Sicuramente ci sarà una domanda: bello, bellissimo, ma se questo metodo è corretto, le varianti attualmente in circolazione sono ai primi posti della classifica? La risposta è sì, sono nelle prime posizioni, anche se non sono proprio le prime quattro quelle corrispondenti ad alfa, beta, gamma e delta. Il motivo: non è detto che la Natura (nel senso dell'evoluzione) sia così precisa nel fare i calcoli Monte Carlo, ma non è neanche detto che i modelli che ci permettono di fare questi calcoli siano abbastanza accurati per poter descrivere ciò che realmente accade in natura. Alcune di queste mutazioni sono peraltro già presenti in altri coronavirus attualmente in circolazione per altri animali (pipistrelli e pangolini, per esempio).

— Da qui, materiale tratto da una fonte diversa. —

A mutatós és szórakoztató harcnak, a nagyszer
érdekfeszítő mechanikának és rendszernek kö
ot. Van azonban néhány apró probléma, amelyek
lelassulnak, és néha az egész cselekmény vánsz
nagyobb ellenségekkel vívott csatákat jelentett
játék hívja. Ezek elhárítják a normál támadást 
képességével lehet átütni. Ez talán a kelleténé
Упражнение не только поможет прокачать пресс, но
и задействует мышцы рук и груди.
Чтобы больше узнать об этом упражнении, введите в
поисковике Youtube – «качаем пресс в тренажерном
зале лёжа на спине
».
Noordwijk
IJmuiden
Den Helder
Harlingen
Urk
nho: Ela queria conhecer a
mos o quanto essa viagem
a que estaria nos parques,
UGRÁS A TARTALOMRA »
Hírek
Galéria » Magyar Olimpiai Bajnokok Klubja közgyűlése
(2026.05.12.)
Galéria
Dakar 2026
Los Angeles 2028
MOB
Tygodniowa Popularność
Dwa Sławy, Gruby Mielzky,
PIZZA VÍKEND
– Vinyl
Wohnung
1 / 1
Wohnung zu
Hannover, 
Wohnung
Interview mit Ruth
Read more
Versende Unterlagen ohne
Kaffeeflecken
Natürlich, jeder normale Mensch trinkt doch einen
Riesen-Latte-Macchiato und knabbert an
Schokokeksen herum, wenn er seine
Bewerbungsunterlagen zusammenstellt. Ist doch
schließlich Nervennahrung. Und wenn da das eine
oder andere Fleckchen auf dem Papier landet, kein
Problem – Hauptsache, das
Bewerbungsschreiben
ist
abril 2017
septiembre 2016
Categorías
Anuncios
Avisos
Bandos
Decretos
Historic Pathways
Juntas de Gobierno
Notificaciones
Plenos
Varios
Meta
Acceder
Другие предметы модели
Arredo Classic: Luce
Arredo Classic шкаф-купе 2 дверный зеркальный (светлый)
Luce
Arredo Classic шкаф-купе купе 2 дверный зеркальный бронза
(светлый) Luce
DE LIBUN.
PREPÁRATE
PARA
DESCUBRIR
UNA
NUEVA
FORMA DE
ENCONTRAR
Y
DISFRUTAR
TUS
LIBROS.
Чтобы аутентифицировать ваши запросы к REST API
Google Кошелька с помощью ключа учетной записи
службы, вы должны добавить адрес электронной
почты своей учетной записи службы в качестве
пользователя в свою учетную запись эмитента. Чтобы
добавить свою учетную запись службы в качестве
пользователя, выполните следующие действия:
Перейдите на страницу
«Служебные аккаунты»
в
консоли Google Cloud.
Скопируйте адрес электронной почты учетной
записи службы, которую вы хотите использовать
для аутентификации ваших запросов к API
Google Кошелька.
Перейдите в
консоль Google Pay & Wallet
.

Gli autori, molto intelligentemente, dicono che usare questo metodo per predire nuove mutazioni potrebbe essere interessante ma non è la prima applicazione pratica che riescono a intuire: forse una strategia migliore potrebbe essere quella di concentrarsi sulle sequenze che mostrano una maggiore affinità per creare dei composti cosiddetti peptido-mimetici, ovvero dei pezzi di proteina che possano mimetizzarsi con la spike e legarsi fortemente ai recettori di ACE2, impedendo che questi si leghino con le spike vere. Insomma, il virus potrebbe mettere in campo varie strategie per continuare a confondere le nostre difese immunitarie con più varianti o sintomi strani, ma l'inventiva della comunità dei biofisici (computazionali e non) rappresenta una rassicurante certezza in questa lotta.